Poem of the Week | July 03, 2017

This week, we are proud to present a new poem by Cristina Correa. Correa has received awards and fellowships from the Alliance of Artists Communities, VONA/Voices, Indiana University Writers’ Conference, and Ragdale Foundation. Her writing has been or will be published in TriQuarterly, Best New Poets 2015, Vinyl Poetry, MAKE: A Literary Magazine, Western Humanities Review, Diálogo, and a forthcoming volume of essays on Latino poetics from University of New Mexico Press. Her poetry has been broadcast on National Public Radio’s Latino USA and exhibited at the Museum of Contemporary Art Detroit. She is an MFA candidate at Cornell University.

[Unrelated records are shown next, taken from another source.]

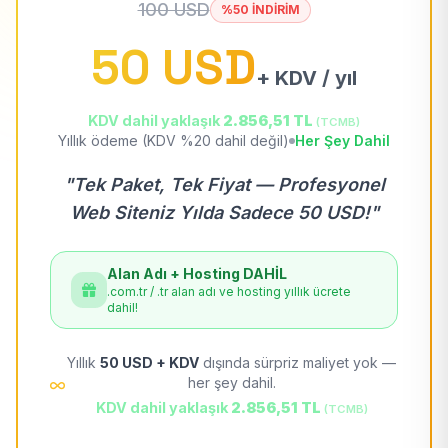
100 USD
%50 İNDİRİM
50 USD
+ KDV / yıl
KDV dahil yaklaşık
2.856,51 TL
(TCMB)
Yıllık ödeme (KDV %20 dahil değil)
Her Şey Dahil
"Tek Paket, Tek Fiyat — Profesyonel
Web Siteniz Yılda Sadece 50 USD!"
Alan Adı + Hosting DAHİL
.com.tr / .tr alan adı ve hosting yıllık ücrete
dahil!
Yıllık
50 USD + KDV
dışında sürpriz maliyet yok —
her şey dahil.
KDV dahil yaklaşık
2.856,51 TL
(TCMB)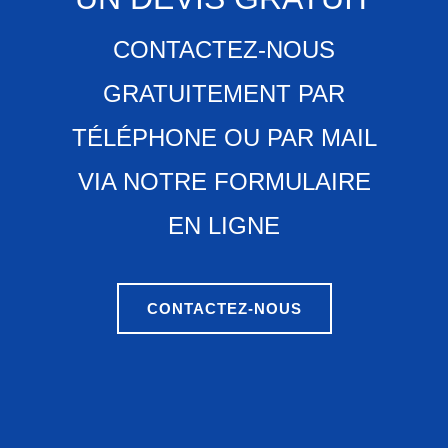
CONTACTEZ-NOUS
GRATUITEMENT PAR
TÉLÉPHONE OU PAR MAIL
VIA NOTRE FORMULAIRE
EN LIGNE
CONTACTEZ-NOUS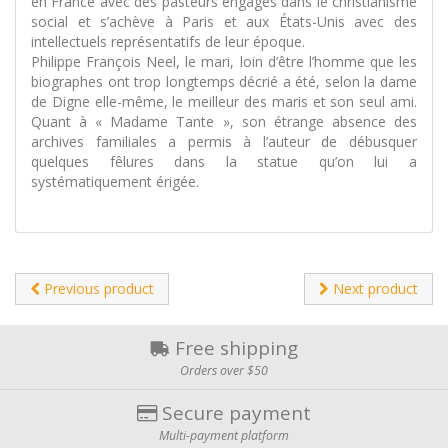
en France avec des pasteurs engagés dans le christianisme
social et s’achève à Paris et aux États-Unis avec des
intellectuels représentatifs de leur époque.
Philippe François Neel, le mari, loin d’être l’homme que les
biographes ont trop longtemps décrié a été, selon la dame
de Digne elle-même, le meilleur des maris et son seul ami.
Quant à « Madame Tante », son étrange absence des
archives familiales a permis à l’auteur de débusquer
quelques fêlures dans la statue qu’on lui a
systématiquement érigée.
Previous product
Next product
Free shipping
Orders over $50
Secure payment
Multi-payment platform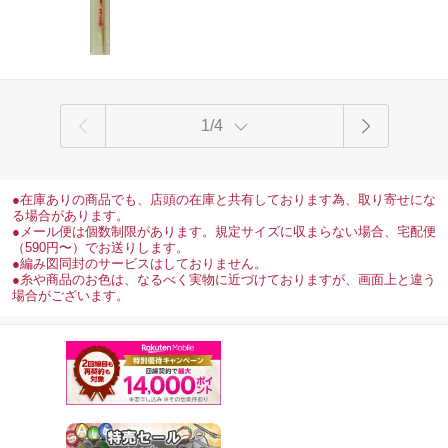
1/4
●在庫ありの商品でも、店頭の在庫と共有しております為、取り寄せにな
る場合があります。
●メール便は個数制限があります。規定サイズに収まらない場合、宅配便
（590円〜）でお送りします。
●編み図同封のサービスはしておりません。
●糸や商品のお色は、なるべく実物に近づけておりますが、画面上と違う
場合がございます。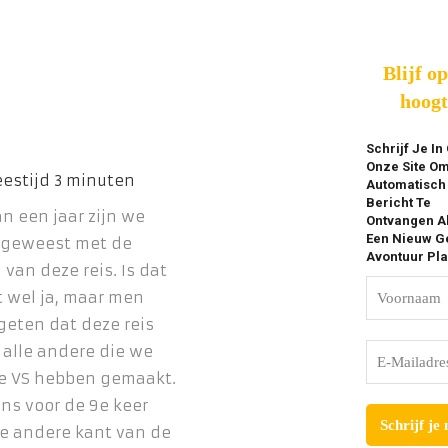
Blijf o
hoogt
Schrijf Je In
Onze Site O
Automatisch
Bericht Te
n een jaar zijn we
Ontvangen A
Een Nieuw Ge
 geweest met de
Avontuur Pla
van deze reis. Is dat
t wel ja, maar men
geten dat deze reis
 alle andere die we
de VS hebben gemaakt.
ons voor de 9e keer
e andere kant van de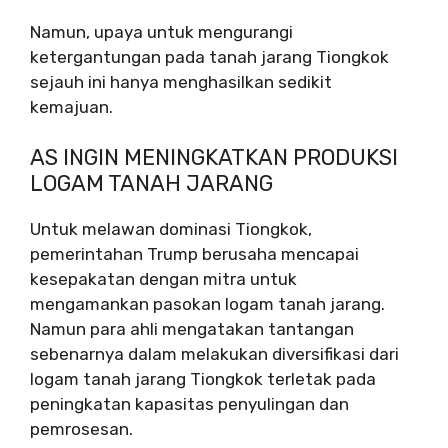
Namun, upaya untuk mengurangi
ketergantungan pada tanah jarang Tiongkok
sejauh ini hanya menghasilkan sedikit
kemajuan.
AS INGIN MENINGKATKAN PRODUKSI
LOGAM TANAH JARANG
Untuk melawan dominasi Tiongkok,
pemerintahan Trump berusaha mencapai
kesepakatan dengan mitra untuk
mengamankan pasokan logam tanah jarang.
Namun para ahli mengatakan tantangan
sebenarnya dalam melakukan diversifikasi dari
logam tanah jarang Tiongkok terletak pada
peningkatan kapasitas penyulingan dan
pemrosesan.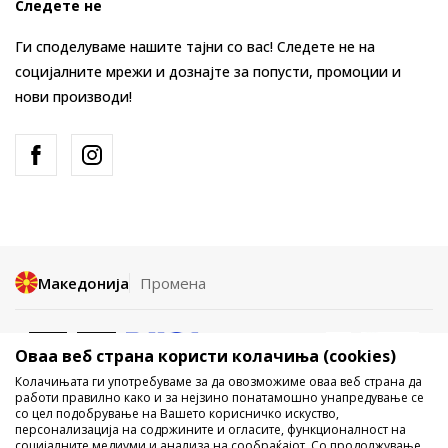
Следете не
Ги споделуваме нашите тајни со вас! Следете не на
социјалните мрежи и дознајте за попусти, промоции и
нови производи!
Македонија
Промена
Оваа веб страна користи колачиња (cookies)
Колачињата ги употребуваме за да овозможиме оваа веб страна да
работи правилно како и за нејзино понатамошно унапредување се
со цел подобрување на Вашето корисничко искуство,
Не е дозволено превземање или користење на содржината од
персонализација на содржините и огласите, функционалност на
социјалните медиуми и анализа на сообраќајот. Со продолжување
интернет страните на Sport Vision, делумно или целосно a се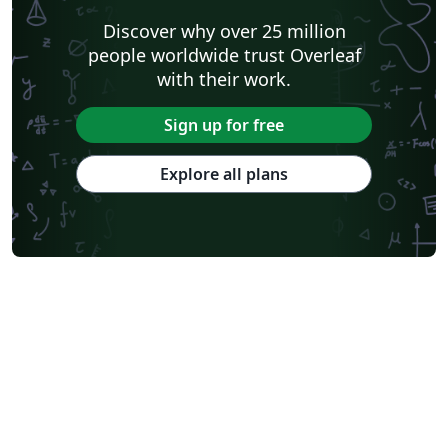
Discover why over 25 million
people worldwide trust Overleaf
with their work.
Sign up for free
Explore all plans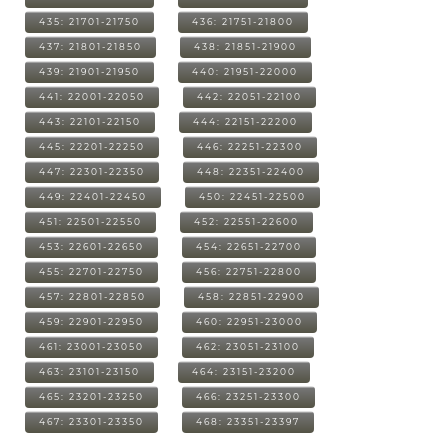
435: 21701-21750
436: 21751-21800
437: 21801-21850
438: 21851-21900
439: 21901-21950
440: 21951-22000
441: 22001-22050
442: 22051-22100
443: 22101-22150
444: 22151-22200
445: 22201-22250
446: 22251-22300
447: 22301-22350
448: 22351-22400
449: 22401-22450
450: 22451-22500
451: 22501-22550
452: 22551-22600
453: 22601-22650
454: 22651-22700
455: 22701-22750
456: 22751-22800
457: 22801-22850
458: 22851-22900
459: 22901-22950
460: 22951-23000
461: 23001-23050
462: 23051-23100
463: 23101-23150
464: 23151-23200
465: 23201-23250
466: 23251-23300
467: 23301-23350
468: 23351-23397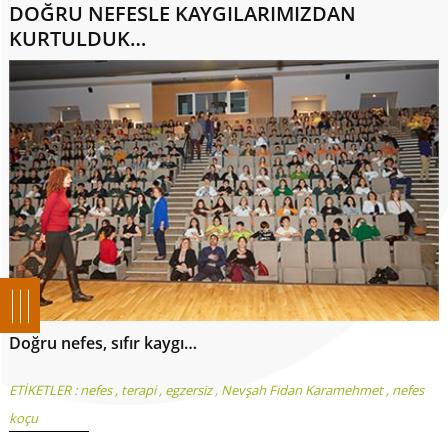
DOĞRU NEFESLE KAYGILARIMIZDAN
KURTULDUK…
Doğru nefes, sıfır kaygı…
ETİKETLER :
nefes
,
terapi
,
egzersiz
,
Nevşah Fidan Karamehmet
,
nefes
koçu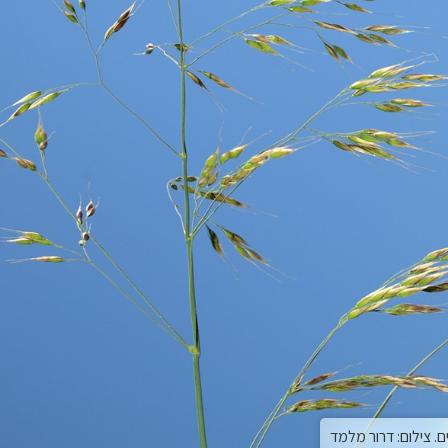
. צילום: דרור מלמד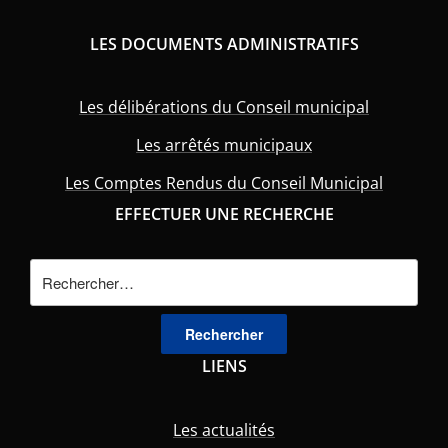
LES DOCUMENTS ADMINISTRATIFS
Les délibérations du Conseil municipal
Les arrêtés municipaux
Les Comptes Rendus du Conseil Municipal
EFFECTUER UNE RECHERCHE
Rechercher :
LIENS
Les actualités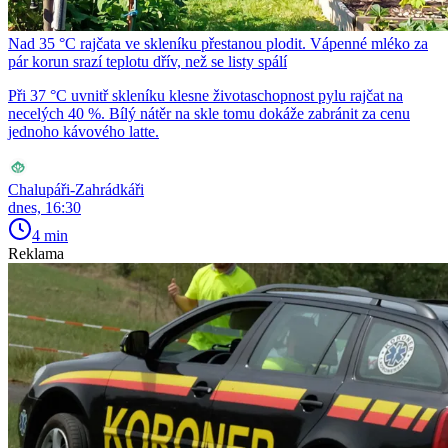
Nad 35 °C rajčata ve skleníku přestanou plodit. Vápenné mléko za
pár korun srazí teplotu dřív, než se listy spálí
Při 37 °C uvnitř skleníku klesne životaschopnost pylu rajčat na
necelých 40 %. Bílý nátěr na skle tomu dokáže zabránit za cenu
jednoho kávového latte.
Chalupáři-Zahrádkáři
dnes, 16:30
4 min
Reklama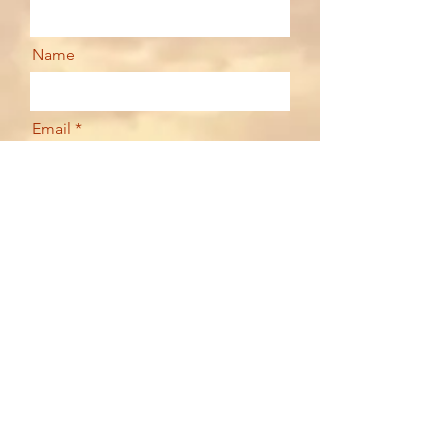
Name
Email
Your message
Send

Correa was a finalist for the 2016 Jeffrey E. Smith Editors’ Prize. Enter here!

Author’s note:

This poem arose from the grief of losing my father. During his illness, his needs were very intensive and unpredictable, especially at night. Solid sleep just wasn’t a possibility. Even months after he passed, I found my evening anxieties and night terrors returning and sometimes carrying through the morning. This poem was my way of coming to terms with death, while transforming those frantic bed-bound moments into a more intentionally embodied connection to spirit or the unknowable.

 

My Mind Is a Long Song

 

It must be a bell-strapped bird after all,
tapping its rhythms through my sweaty dreams.
A tight little seed, a growing signal.
Vice grip still nameless in my throat: pink.

 

A night terror taps a storm on my roof;
some old drainpipe releases its heavy steam.
What tongue-tied stage is this now, rosy proof?
A rotten weed in a miserable sea?

 

An open corridor for breath, the throat
is a moment, after all, that I’ll miss.
Thirsty pebble unloosed down a narrow
pathway, slight quiver before the abyss.

 

A moment, after all, but I’ll miss it.
Dim exhale: a windswept doorway. A moat.
What I want is a wing, eager and well-lit.
Twenty chimes ringing outside my window.